**Secção do documento:**
════
2. O Ministério Público transcreve para as suas alegações apenas os factos que julga servirem os seus propósitos, ainda que com isso propositadamente omita o contexto em que tais factos estão inseridos e a verdade que resulta da sua globalidade.

3. O recurso apresentado pelo Digm. Magistrado do Ministério Público manifestamente não pretende a reapreciação da matéria de facto provada e não provada, porquanto claramente não foi dado cumprimento ao disposto no artigo 640.º do Código de Processo Civil. A matéria provada relevante e assente será, pois, a que o Tribunal a quo julgou.

4. Quanto ao direito, alega o Ministério Público que se deveria ter qualificado como culposa a insolvência da (…) por violação do artigo 186.º do Código da Insolvência e da Recuperação de Empresas: o seu número 1 e o número 3 do mesmo artigo, na alínea a).

5. Quanto à violação do artigo 186.º/1, não poderá ela ter ocorrido por não terem ficado provados factos de que resulte um comportamento doloso ou com culpa grave do recorrido.

6. As dificuldades de tesouraria que a sociedade insolvente vivenciou em finais de 2008 foram o resultado da conjuntura económica e financeira que afetou Portugal (e o mundo), em particular no Algarve, em particular na atividade da construção e imobiliário.

7. Sabe-se também que em Janeiro de 2009 a sociedade estava confrontada com a possibilidade de negociar com a banca uma forma de financiamento que lhe permitisse manter a atividades, concluir obras em curso, concretizar vendas e tentar a sua recuperação por essa forma.

8. A sociedade insolvente foi constituída em 1985, por iniciativa do seu fundador e ora recorrente, fruto do seu engenho, esforço e trabalho durante toda uma vida, sendo por isso compreensível o seu esforço na sua recuperação e a sua opção pela via que lhe permitiria manter a sociedade em funcionamento.

9. Acresce, para que se afaste qualquer comportamento doloso ou gravemente culposo, que o administrador ora recorrido, teve graves problemas de saúde, entre julho e setembro de 2008 (factos provados com os números 41 a 45 da sentença recorrida) que condicionaram a sua presença no quotidiano da sociedade.

10. Sugere ainda o recorrente Ministério Público que a insolvência da (…) deveria ser julgada como culposa por ter o proposto – e ora recorrido – incumprido o dever de apresentação à insolvência.

11. O que está provado nos autos, no entanto, é que as negociações para a obtenção de um financiamento junto da banca terminaram sem êxito apenas em agosto ou setembro de 2009, tendo sido apenas nesse momento que a insolvência da empresa se tornou na única solução.
════
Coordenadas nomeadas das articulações
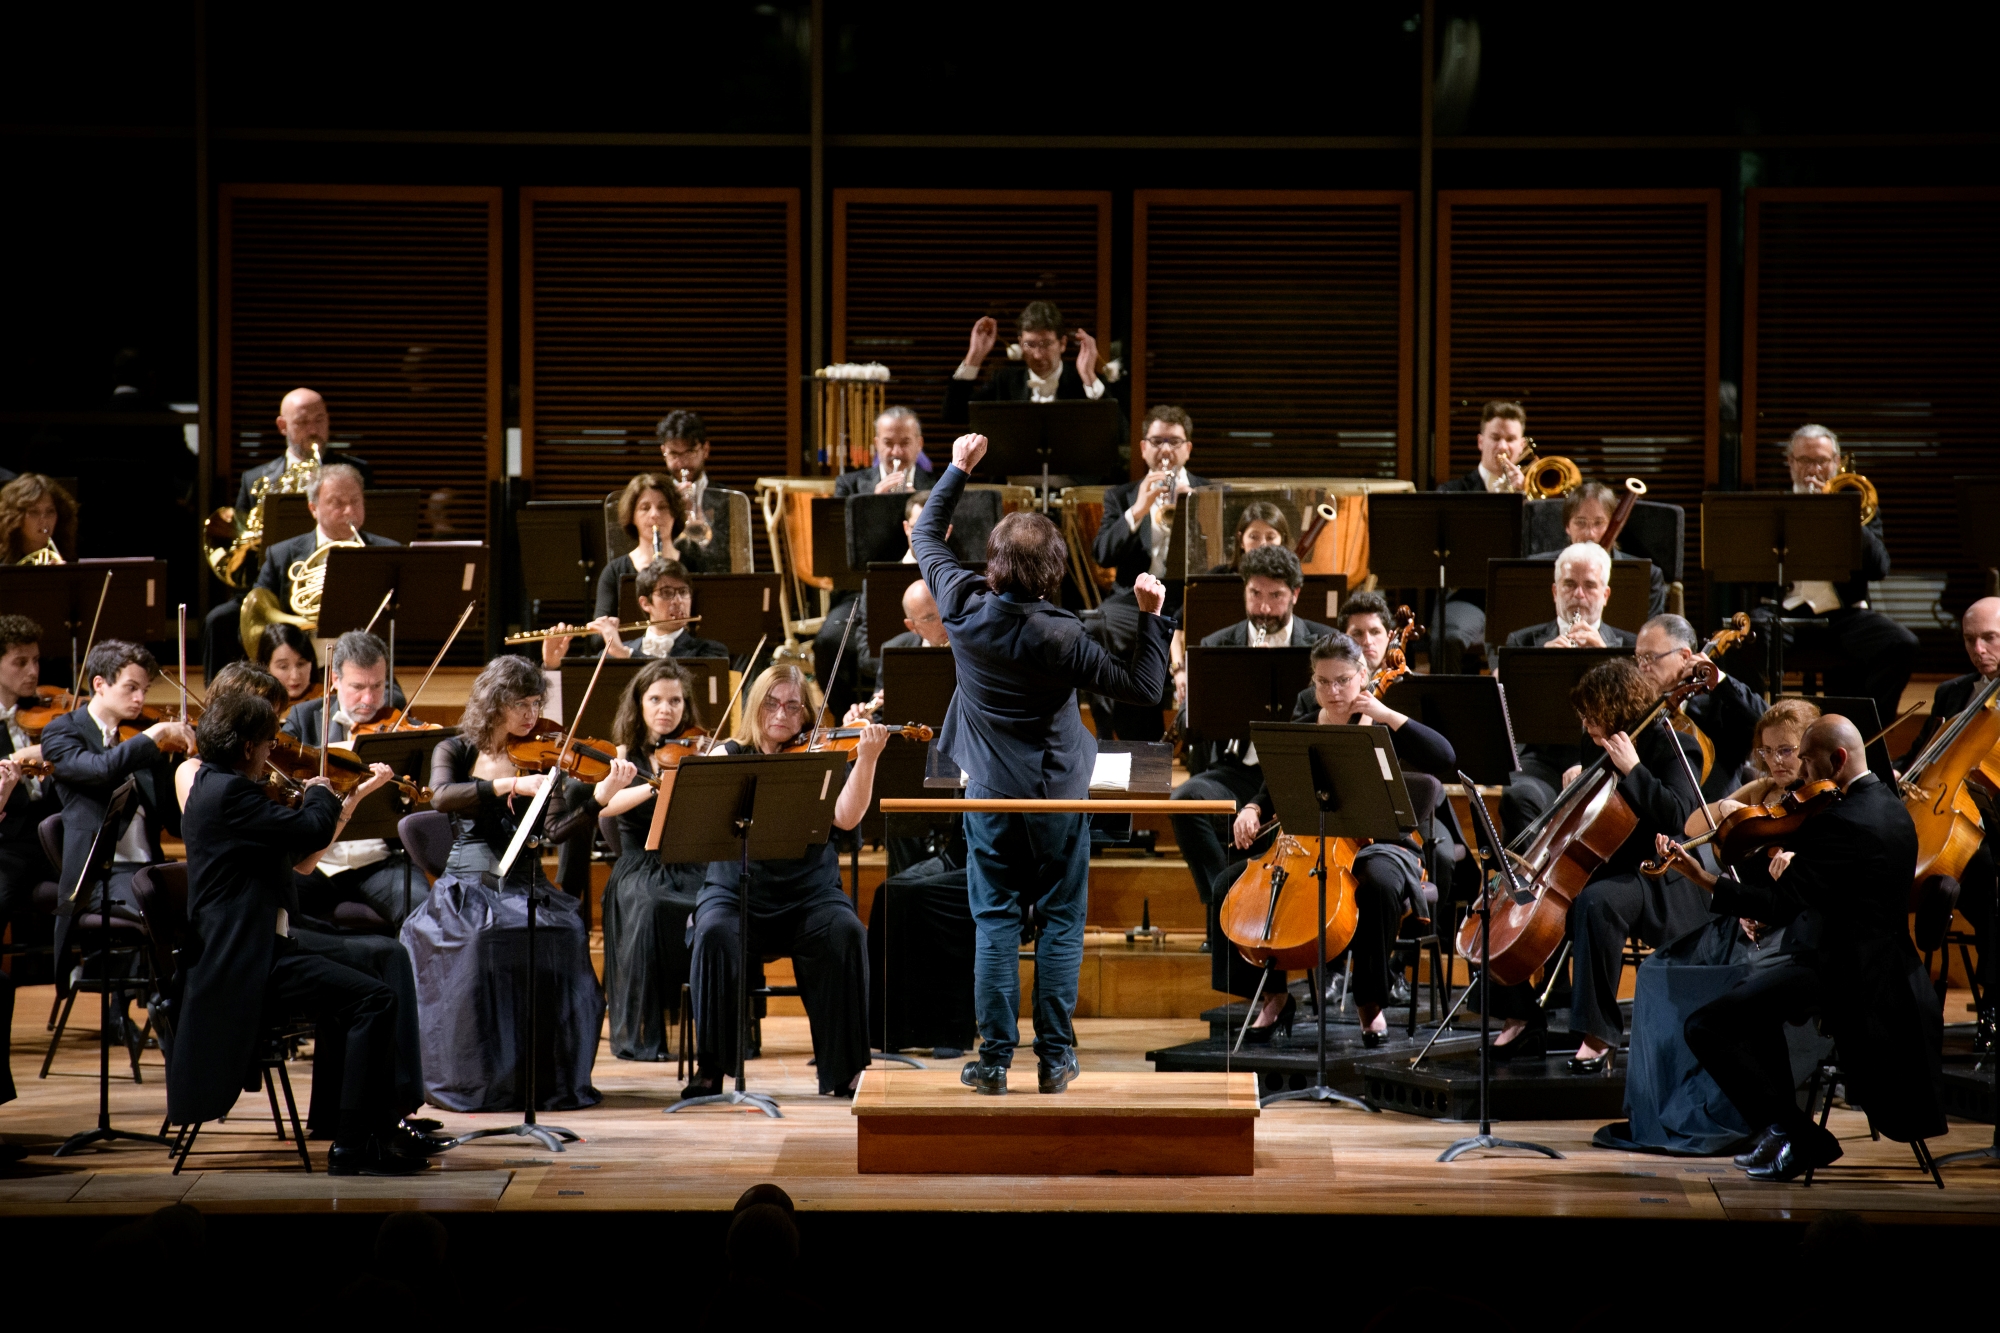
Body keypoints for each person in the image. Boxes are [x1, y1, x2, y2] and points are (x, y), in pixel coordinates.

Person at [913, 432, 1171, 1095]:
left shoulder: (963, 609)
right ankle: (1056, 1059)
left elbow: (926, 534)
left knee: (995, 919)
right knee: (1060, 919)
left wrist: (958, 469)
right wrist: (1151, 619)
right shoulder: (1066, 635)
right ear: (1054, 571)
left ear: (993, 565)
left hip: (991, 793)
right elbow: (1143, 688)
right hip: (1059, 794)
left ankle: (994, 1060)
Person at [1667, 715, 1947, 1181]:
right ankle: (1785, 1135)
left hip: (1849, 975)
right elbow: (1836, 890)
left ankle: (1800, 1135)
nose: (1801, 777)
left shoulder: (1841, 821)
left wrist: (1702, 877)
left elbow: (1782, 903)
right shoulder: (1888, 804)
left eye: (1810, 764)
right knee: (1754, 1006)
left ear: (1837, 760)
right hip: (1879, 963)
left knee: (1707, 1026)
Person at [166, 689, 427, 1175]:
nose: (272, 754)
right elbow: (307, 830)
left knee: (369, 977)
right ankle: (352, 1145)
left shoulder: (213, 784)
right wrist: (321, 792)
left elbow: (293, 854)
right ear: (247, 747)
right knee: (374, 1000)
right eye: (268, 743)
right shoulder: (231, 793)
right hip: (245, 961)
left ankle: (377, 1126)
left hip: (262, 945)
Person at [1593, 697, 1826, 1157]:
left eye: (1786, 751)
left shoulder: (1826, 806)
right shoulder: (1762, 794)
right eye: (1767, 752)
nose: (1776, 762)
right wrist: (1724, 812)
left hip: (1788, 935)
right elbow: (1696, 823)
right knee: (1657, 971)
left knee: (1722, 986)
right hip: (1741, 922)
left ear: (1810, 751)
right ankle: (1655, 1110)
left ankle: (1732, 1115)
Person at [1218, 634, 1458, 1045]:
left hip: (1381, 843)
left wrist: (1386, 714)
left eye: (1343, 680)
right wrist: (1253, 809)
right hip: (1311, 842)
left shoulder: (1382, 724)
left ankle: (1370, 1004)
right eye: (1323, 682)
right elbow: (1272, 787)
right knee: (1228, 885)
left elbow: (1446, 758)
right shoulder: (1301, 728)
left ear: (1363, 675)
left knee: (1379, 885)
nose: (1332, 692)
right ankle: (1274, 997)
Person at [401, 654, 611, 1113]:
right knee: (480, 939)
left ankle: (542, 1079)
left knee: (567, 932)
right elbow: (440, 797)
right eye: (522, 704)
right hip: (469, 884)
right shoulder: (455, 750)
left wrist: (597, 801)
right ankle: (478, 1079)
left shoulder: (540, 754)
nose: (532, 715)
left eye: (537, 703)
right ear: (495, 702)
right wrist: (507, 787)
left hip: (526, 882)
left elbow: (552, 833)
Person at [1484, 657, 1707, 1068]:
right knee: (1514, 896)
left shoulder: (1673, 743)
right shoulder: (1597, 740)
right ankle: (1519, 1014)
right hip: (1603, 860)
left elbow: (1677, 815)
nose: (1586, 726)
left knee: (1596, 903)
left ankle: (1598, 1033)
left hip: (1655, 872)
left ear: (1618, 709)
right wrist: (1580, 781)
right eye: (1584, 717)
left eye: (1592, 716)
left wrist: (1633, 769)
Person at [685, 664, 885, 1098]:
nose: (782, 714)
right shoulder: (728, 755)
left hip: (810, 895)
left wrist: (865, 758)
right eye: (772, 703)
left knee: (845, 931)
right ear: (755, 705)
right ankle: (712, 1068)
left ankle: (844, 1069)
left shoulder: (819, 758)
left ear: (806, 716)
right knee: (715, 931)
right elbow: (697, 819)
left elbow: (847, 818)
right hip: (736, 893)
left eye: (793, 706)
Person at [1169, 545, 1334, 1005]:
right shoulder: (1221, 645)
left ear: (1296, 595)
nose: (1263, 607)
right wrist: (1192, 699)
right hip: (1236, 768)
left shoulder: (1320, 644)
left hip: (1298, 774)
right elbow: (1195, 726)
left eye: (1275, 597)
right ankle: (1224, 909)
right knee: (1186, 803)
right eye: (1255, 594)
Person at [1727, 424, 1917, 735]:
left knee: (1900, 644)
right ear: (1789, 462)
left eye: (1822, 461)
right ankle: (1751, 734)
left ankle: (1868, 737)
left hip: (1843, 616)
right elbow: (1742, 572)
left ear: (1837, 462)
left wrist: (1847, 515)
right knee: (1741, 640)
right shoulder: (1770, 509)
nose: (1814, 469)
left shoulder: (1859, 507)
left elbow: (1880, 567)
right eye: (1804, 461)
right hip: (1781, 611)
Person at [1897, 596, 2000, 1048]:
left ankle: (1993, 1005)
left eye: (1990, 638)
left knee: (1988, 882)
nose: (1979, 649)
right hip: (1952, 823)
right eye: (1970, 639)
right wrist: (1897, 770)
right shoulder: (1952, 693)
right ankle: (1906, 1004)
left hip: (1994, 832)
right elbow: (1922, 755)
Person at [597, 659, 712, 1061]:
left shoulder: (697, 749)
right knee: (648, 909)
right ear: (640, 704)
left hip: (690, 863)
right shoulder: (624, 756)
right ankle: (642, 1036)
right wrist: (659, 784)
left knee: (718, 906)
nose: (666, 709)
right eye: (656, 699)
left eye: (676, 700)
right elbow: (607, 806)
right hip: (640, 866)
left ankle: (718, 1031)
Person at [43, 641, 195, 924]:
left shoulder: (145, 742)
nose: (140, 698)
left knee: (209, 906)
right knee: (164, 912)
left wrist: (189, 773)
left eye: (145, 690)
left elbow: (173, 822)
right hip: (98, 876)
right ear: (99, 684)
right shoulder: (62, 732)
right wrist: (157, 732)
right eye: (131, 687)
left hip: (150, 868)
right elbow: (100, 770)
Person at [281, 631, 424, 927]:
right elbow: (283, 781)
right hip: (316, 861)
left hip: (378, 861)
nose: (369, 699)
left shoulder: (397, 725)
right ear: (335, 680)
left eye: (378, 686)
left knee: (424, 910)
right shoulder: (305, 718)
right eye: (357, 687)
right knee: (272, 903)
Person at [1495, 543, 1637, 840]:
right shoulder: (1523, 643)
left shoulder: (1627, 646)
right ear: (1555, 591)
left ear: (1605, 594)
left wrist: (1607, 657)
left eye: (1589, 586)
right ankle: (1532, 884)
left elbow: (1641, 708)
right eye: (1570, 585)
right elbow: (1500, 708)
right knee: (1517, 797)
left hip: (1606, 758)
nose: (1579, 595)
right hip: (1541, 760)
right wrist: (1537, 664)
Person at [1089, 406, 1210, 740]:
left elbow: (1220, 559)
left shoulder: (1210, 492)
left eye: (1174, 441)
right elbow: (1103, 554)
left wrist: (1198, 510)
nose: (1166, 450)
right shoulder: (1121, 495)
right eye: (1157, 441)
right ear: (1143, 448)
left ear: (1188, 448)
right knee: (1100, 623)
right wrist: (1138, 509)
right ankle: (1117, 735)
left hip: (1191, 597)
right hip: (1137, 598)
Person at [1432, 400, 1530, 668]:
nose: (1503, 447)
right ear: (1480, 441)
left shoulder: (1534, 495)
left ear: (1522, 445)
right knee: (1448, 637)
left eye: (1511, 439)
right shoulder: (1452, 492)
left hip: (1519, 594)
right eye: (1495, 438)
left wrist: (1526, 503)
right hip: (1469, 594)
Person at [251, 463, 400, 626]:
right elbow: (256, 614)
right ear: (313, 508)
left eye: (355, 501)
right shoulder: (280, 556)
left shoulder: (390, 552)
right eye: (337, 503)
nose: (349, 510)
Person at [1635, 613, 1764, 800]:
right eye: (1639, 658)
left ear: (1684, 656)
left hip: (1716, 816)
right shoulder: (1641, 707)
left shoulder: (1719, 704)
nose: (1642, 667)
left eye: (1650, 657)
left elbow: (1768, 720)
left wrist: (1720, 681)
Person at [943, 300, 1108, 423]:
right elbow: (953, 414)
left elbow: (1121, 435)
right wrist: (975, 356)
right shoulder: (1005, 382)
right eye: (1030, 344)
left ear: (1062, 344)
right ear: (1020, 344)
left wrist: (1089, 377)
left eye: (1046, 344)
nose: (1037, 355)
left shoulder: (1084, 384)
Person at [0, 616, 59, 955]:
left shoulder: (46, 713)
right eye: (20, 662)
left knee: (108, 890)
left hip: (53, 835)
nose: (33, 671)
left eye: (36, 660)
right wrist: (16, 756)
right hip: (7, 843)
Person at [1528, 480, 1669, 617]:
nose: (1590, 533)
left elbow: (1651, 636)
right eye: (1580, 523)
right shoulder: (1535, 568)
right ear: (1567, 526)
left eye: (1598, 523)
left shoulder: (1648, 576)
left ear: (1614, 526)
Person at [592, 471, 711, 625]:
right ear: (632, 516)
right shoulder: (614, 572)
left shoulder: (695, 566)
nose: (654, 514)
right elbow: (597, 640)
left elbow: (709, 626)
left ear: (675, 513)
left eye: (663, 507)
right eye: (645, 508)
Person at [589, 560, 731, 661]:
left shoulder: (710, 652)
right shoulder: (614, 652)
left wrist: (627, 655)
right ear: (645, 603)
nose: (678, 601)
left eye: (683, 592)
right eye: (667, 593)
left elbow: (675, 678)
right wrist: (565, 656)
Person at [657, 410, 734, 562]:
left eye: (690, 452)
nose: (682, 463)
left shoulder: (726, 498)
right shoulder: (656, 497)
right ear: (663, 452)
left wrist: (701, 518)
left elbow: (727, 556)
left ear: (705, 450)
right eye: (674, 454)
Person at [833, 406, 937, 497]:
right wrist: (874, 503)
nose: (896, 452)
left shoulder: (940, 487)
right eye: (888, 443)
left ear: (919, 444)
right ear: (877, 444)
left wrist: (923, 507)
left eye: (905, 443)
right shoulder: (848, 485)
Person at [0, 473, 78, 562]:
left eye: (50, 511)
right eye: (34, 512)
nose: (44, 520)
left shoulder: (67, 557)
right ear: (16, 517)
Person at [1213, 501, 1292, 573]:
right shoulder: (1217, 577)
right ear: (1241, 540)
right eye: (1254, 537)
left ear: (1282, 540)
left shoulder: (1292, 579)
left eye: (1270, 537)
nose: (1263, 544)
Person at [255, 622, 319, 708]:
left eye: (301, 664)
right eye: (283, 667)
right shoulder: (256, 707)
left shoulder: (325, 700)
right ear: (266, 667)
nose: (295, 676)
════
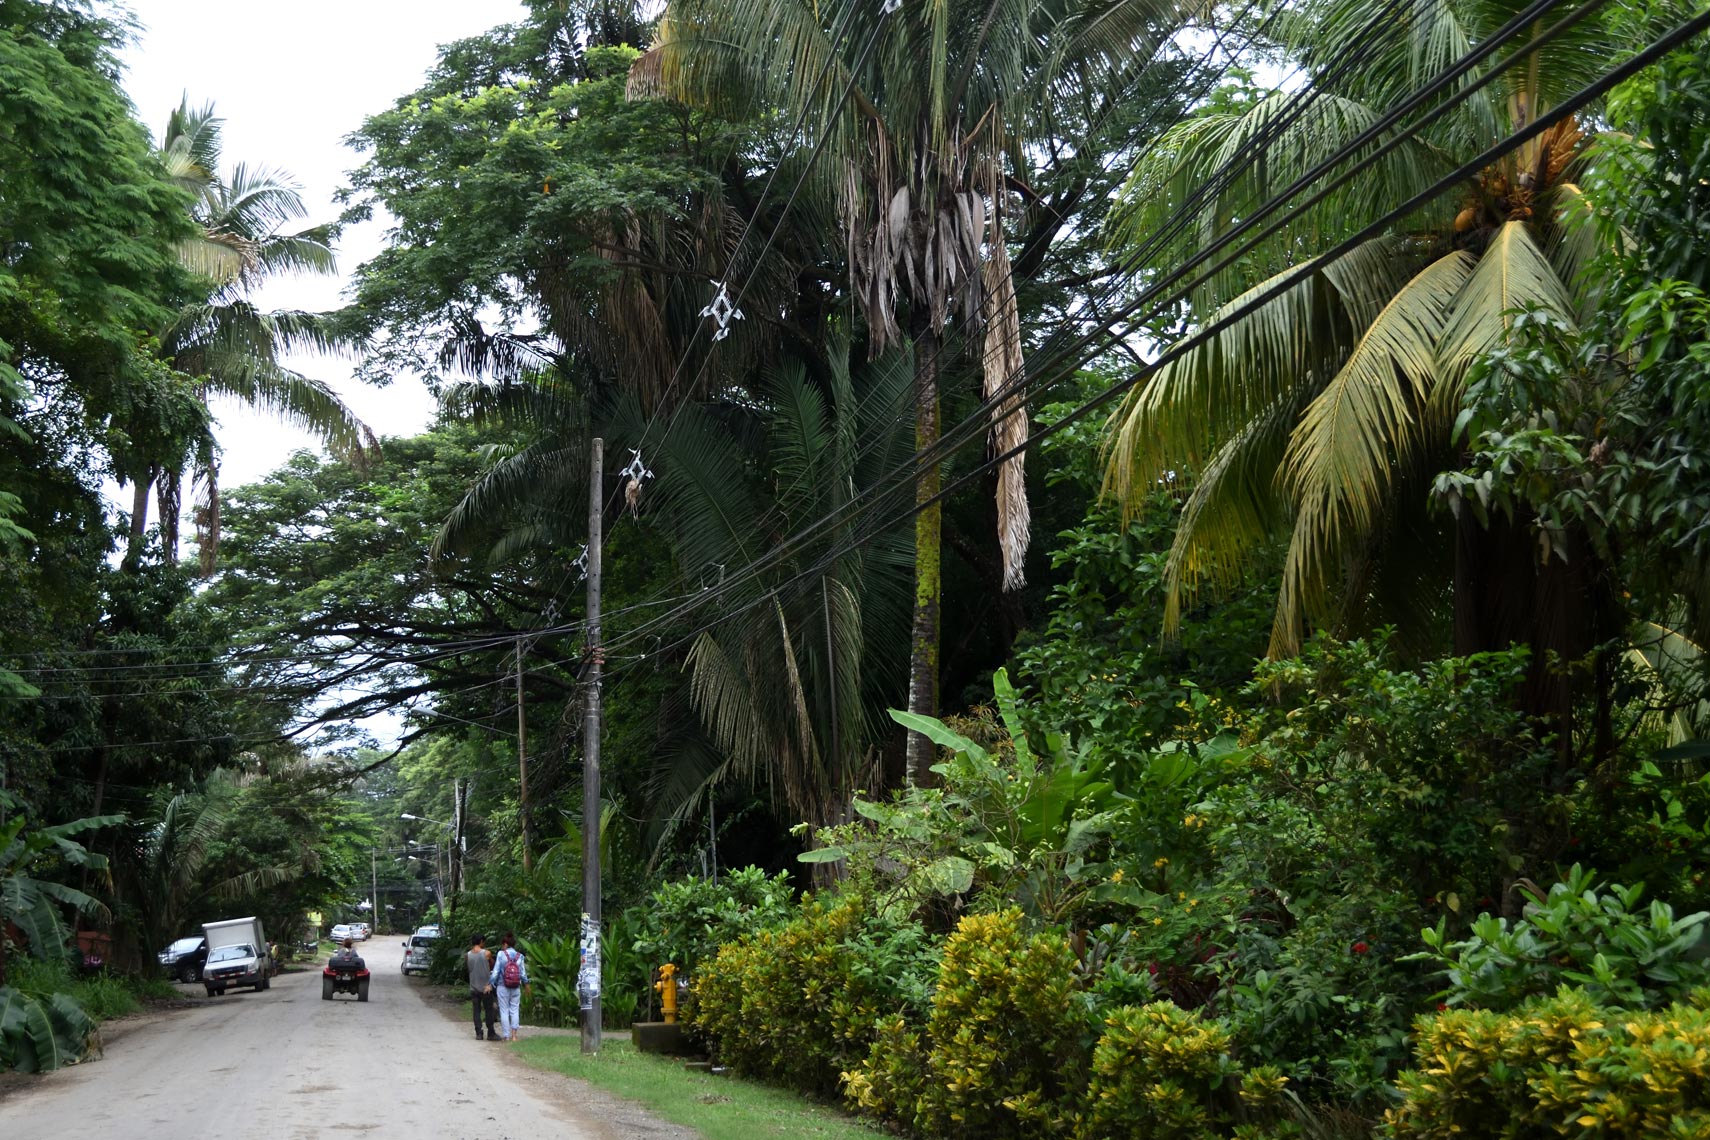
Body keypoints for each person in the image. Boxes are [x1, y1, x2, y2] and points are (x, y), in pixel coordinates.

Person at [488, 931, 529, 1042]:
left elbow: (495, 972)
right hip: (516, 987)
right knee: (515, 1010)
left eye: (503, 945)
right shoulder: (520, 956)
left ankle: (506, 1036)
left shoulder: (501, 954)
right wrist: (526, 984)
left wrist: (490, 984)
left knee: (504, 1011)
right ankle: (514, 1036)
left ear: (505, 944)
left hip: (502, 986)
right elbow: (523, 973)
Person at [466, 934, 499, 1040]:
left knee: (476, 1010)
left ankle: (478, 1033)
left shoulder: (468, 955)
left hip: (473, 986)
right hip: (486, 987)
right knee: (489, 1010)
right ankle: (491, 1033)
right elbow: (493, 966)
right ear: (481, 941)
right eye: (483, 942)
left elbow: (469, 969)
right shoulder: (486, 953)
════
**Perguntas a responder:**
• A. Responda com base no excerto sobre a insolvência:
(i) Em que ano foi constituída a sociedade insolvente?
(ii) Entre que meses de 2008 teve o administrador graves problemas de saúde?
(iii) A que artigo do Código de Processo Civil não foi dado cumprimento no recurso do Ministério Público?
• B. Por favor, extraia do excerto sobre a insolvência a passagem que começa em "2. O Ministério" e termina em "a quo julgou.", incluindo ambas.

**Soluções do exercício:**
• A.
(i) Em 1985.
(ii) Entre julho e setembro de 2008.
(iii) Ao artigo 640.º.

• B.
2. O Ministério Público transcreve para as suas alegações apenas os factos que julga servirem os seus propósitos, ainda que com isso propositadamente omita o contexto em que tais factos estão inseridos e a verdade que resulta da sua globalidade.

3. O recurso apresentado pelo Digm. Magistrado do Ministério Público manifestamente não pretende a reapreciação da matéria de facto provada e não provada, porquanto claramente não foi dado cumprimento ao disposto no artigo 640.º do Código de Processo Civil. A matéria provada relevante e assente será, pois, a que o Tribunal a quo julgou.